Malen mit Sand, Stroh und Feuer

Restauratoren denken mit Schrecken an solche Malerei: Mal werden auf der Leinwand Farbe, Sand und Stroh vermischt, mal Papierbahnen auf die Malfläche geheftet, dann werden ganze Farbschichten mit offener Flamme abgebrannt, und schließlich kommt es vor, daß der Künstler mit dem Beil in die zentimeterdicken Schichten hineinfährt und dabei die Leinwand durchlöchert.
Anselm Kiefer, Jahrgang 1945, und spätestens seit der Biennale 1980 und der documenta 1982 eine der zentralen Figuren in der deutschen Malerei, ist in seiner Kunstauffassung ebenso sinnlich wie naturalistisch (man kann auch sagen: anarchistisch). Malerei ist für ihn ein lebensstiftender Vorgang, ist Nach- und Neuschöpfung der Welt. Und wie das Feuer in der Zerstörung zugleich den Effekt der Reinigung und des Neubeginns enthält, so vermag der Maler die alten Bilder hinwegzumalen.
„Malen gleich Verbrennen“ nannte Kiefer programmatisch ein Gemälde. Und die geflügelte Palette wurde in vielen seiner Bilder zum Symbol der (gleich dem Phönix) aus der Asche erstandenen Malerei. Wenn er von Feuer erzählt, dann überträgt er die Schilderung nicht gleich auf die künstlerisch verschlüsselte Ebene, sondern greift zum Brenner. Sein Umgang mit den Symbolen und Metaphern ist so handfest und direkt, daß der mit der veredelten Kunstsprache vertraute Betrachter sich erst wieder daran erinnern muß, daß die Dinge selbst mitteilungsfähig sind, daß märkischer Sand also nicht nur durch gut aufgetragene Farbe, sondern auch durch braunen Sand selbst vorgestellt werden kann.
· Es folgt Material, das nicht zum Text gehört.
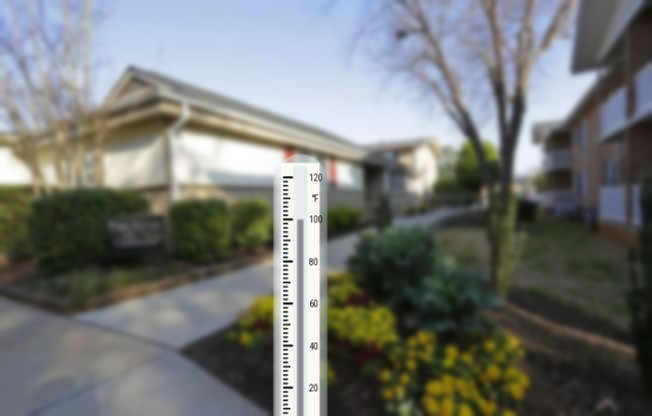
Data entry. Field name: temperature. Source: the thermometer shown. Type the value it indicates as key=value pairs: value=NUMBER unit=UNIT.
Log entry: value=100 unit=°F
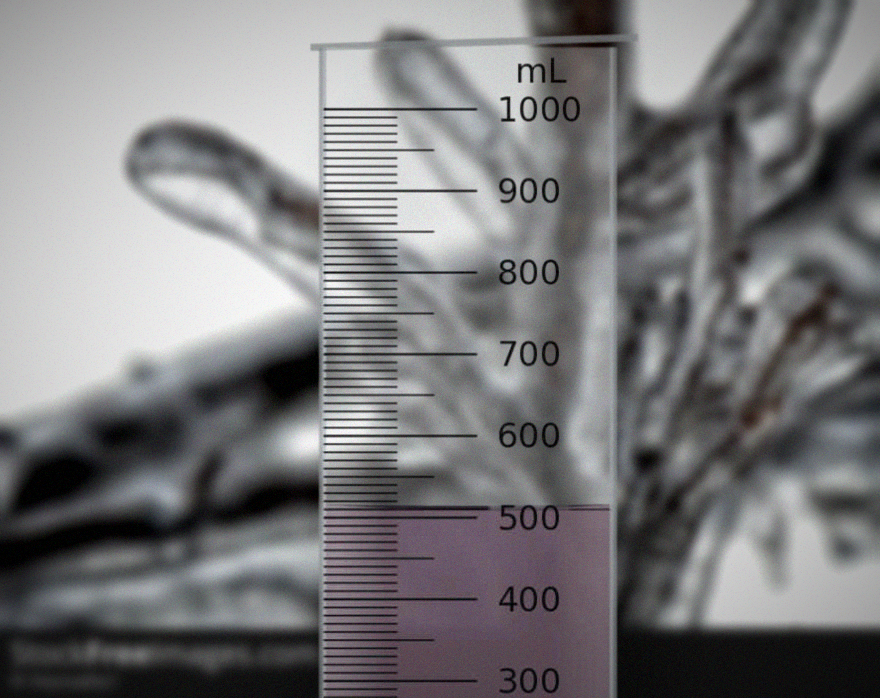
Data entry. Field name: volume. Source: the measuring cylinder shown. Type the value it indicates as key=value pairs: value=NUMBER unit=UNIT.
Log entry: value=510 unit=mL
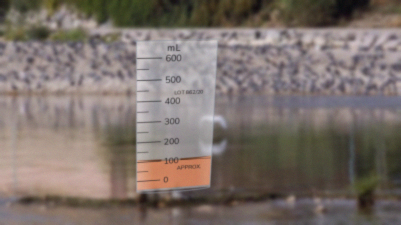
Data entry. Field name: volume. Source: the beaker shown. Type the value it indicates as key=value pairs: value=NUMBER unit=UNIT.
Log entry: value=100 unit=mL
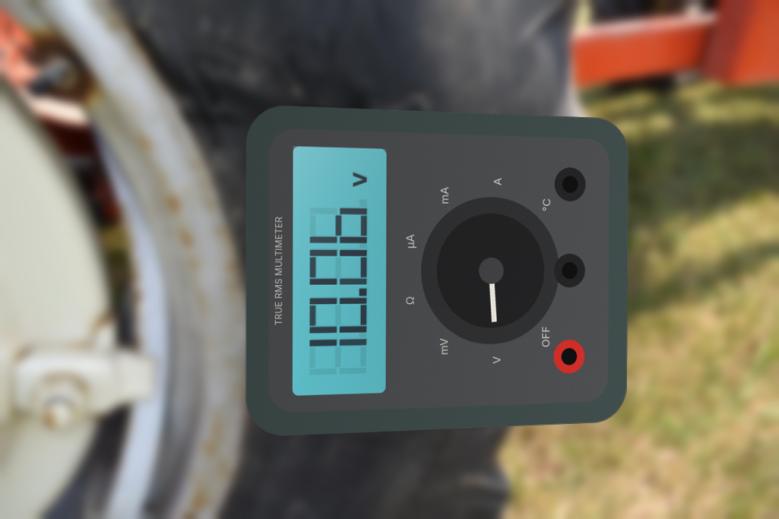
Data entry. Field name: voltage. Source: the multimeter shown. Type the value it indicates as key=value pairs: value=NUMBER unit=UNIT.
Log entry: value=10.06 unit=V
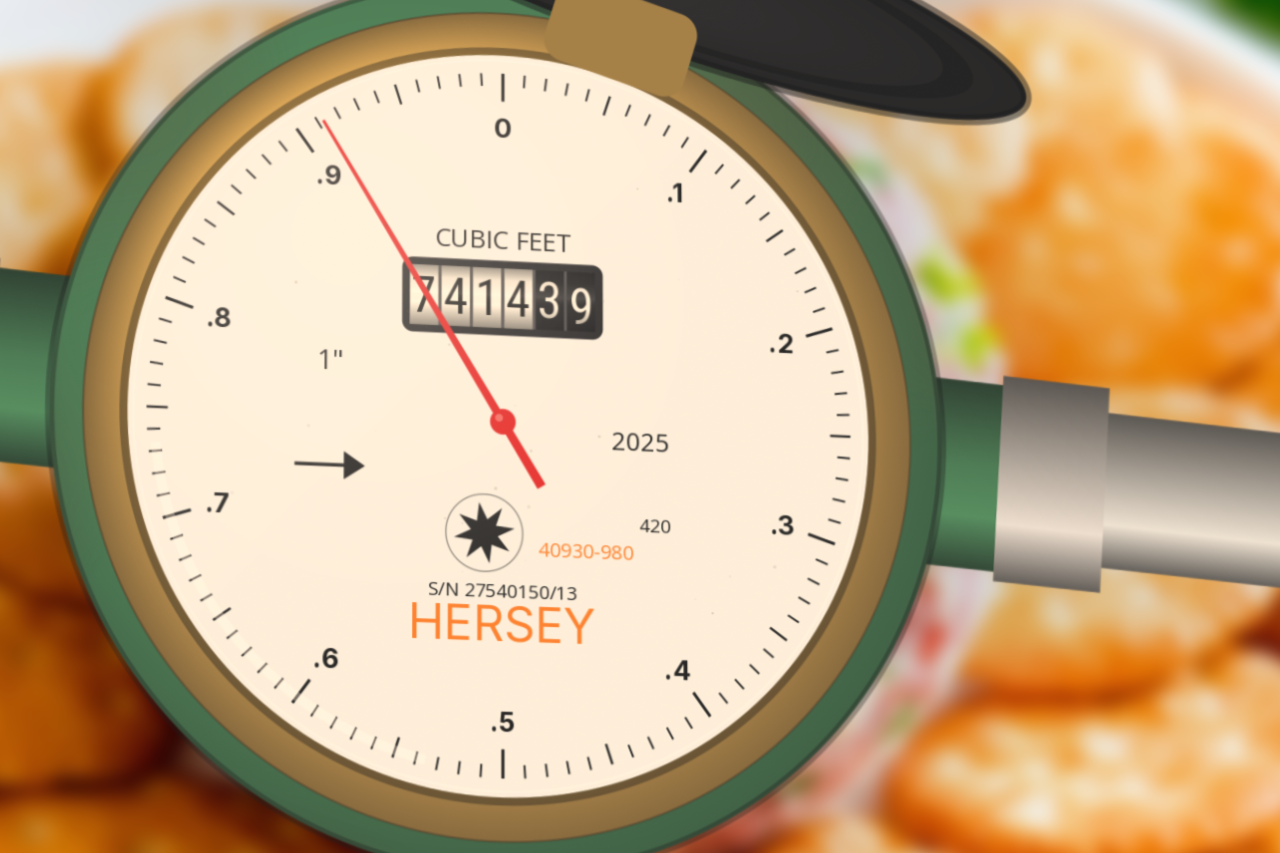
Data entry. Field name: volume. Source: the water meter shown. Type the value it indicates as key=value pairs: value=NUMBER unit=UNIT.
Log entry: value=741438.91 unit=ft³
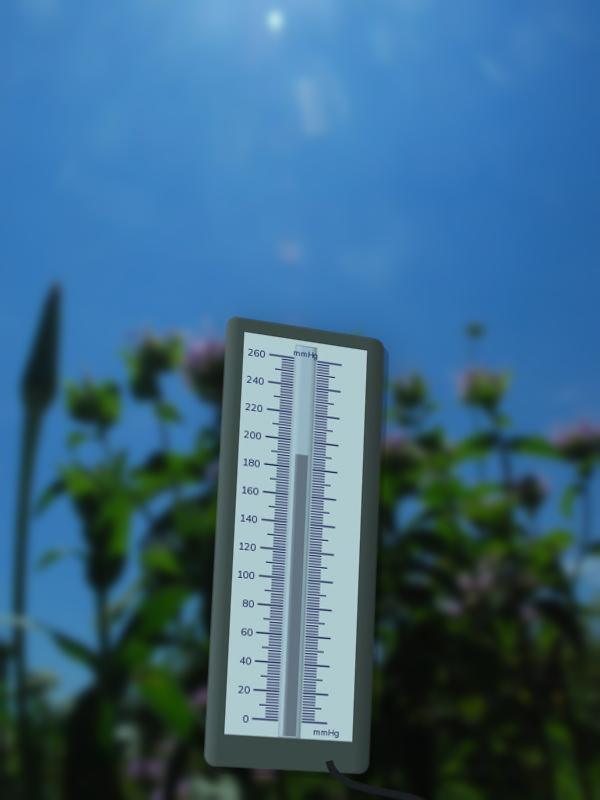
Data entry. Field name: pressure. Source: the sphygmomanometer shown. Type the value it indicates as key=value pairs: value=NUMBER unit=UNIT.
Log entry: value=190 unit=mmHg
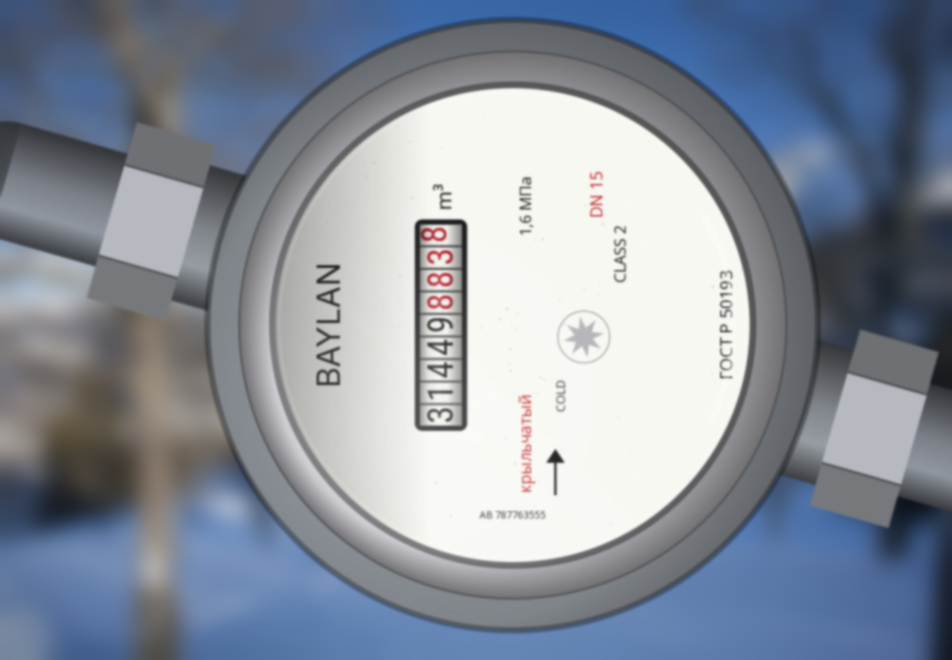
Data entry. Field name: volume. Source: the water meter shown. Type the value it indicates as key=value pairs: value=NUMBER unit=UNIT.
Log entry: value=31449.8838 unit=m³
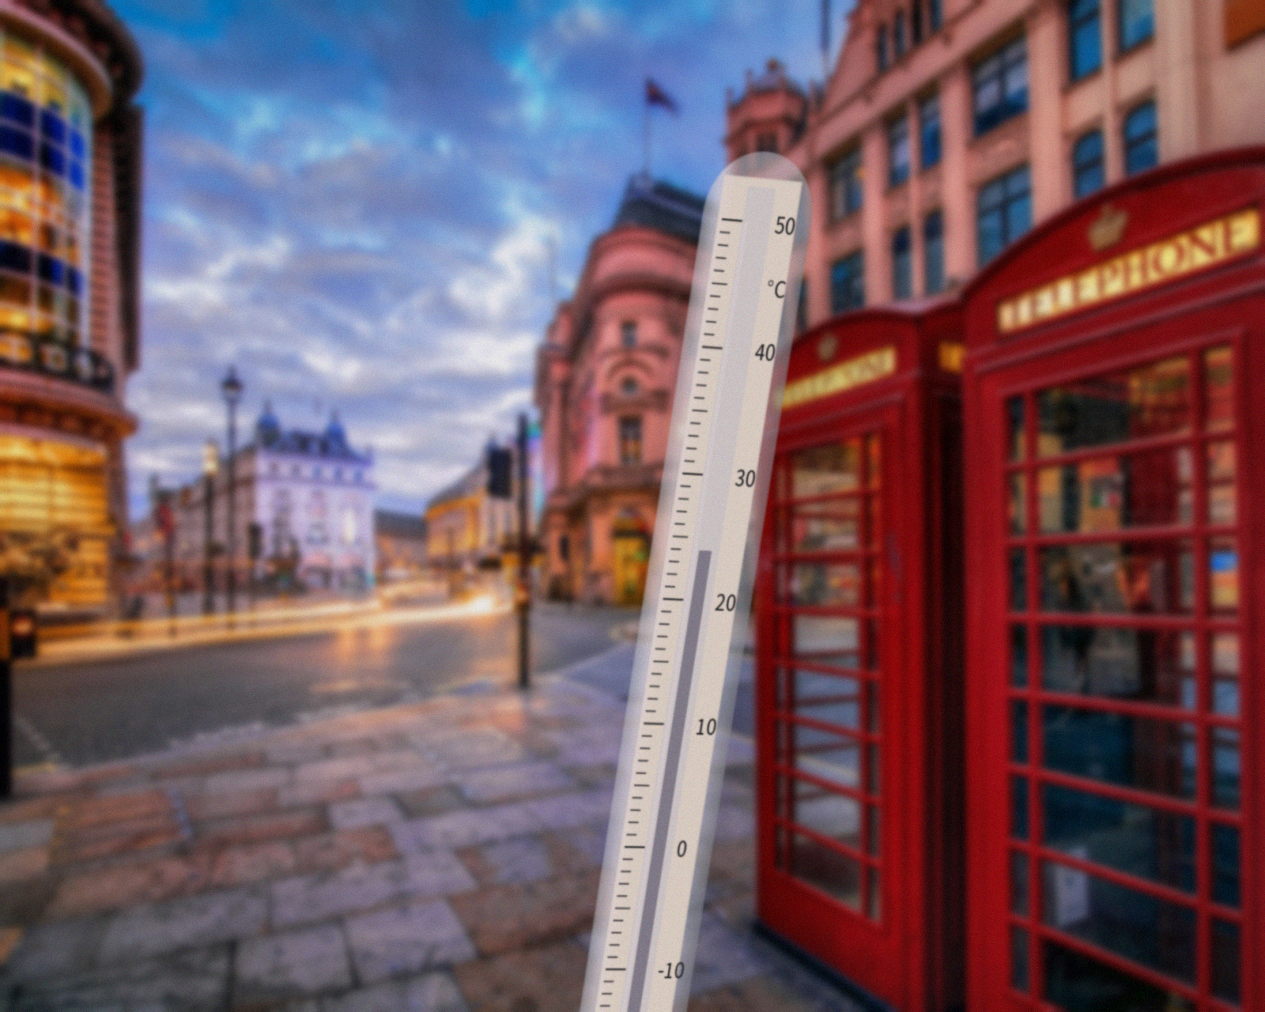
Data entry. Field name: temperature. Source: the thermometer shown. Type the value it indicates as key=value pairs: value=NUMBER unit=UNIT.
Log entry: value=24 unit=°C
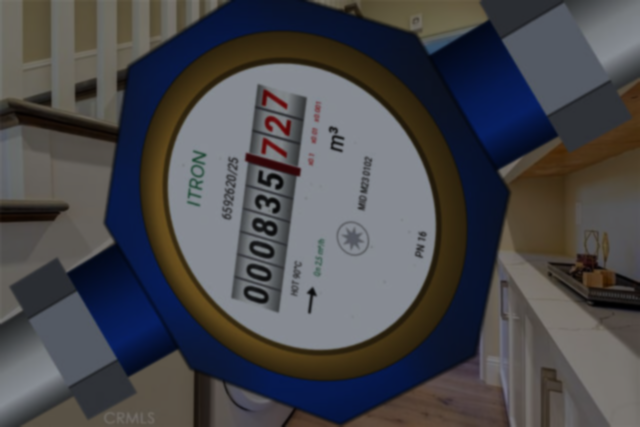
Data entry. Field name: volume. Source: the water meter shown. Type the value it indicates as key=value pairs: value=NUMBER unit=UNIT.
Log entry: value=835.727 unit=m³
In dem Vertrauen auf die Ausdrucksfähigkeit der einfachen Dinge steht Kiefer seinem kurzzeitigen Lehrer, Joseph Beuys nahe.
Die Düsseldorfer Kunsthalle zeigt bis 5. Mai die wichtigsten Werkgruppen von Anselm Kiefer aus den letzten zehn Jahren. Die Ausstellung, die noch nach Paris und Jerusalem wandern soll, macht mit der Malerei eines Künstlers bekannt, deren sinnliche Rohheit den Betrachter ebenso herausfordert wie deren hartnäckiges Eintauchen in die Mythen und Tabus speziell der deutschen Geschichte. Kiefers meist düstere, höchstens durch Flammen- oder Blut-Rot belebte Bilder haben schon viele Mißverständnisse provoziert, die den Künstler als Neu-Teutonen erscheinen ließen.
Die repräsentative Düsseldorfer Schau hilft, diese Mißverständnisse aus der Welt zu schaffen: Wie jeder andere, der Geschichte erfahren hat, lebt Kiefer mit der Geschichte. Aus dem Dunkel der Vergangenheit tauchen die Figuren und Schauplätze, die Visionen und Schrecknisse auf. Der Künstler trägt sie in sich und befreit sich von ihnen, indem er die mythischen Räume rekonstruiert, verändert oder in völlig neue Zusammenhänge stellt. Das reicht von der christlichen Dreieinigkeit, dargestellt durch drei Flammen in einem Dachboden, über die verbrannte Erde von Pommerland (Titel: „Maikäfer flieg“) bis hin zur herrischen Nazi-Architektur, in deren Mitte allerdings der Malerei in Form der Palette ein Denkmal errichtet ist.
Kiefers Malerei klärt nicht auf, analysiert nicht, sondern beschwört, erlebt nach, macht erfahrbar. In dieser Vielschichtigkeit, in der anschaulichen Direktheit, aber auch in der Fixierung auf die leidensvollen deutschen Mythen ist er dem Filmemacher Hans-Jürgen Syberberg verwandt. Im Umgang mit Kiefers tiefgründigen Bildwelten muß man sein Verhältnis zur Malerei neu bestimmen.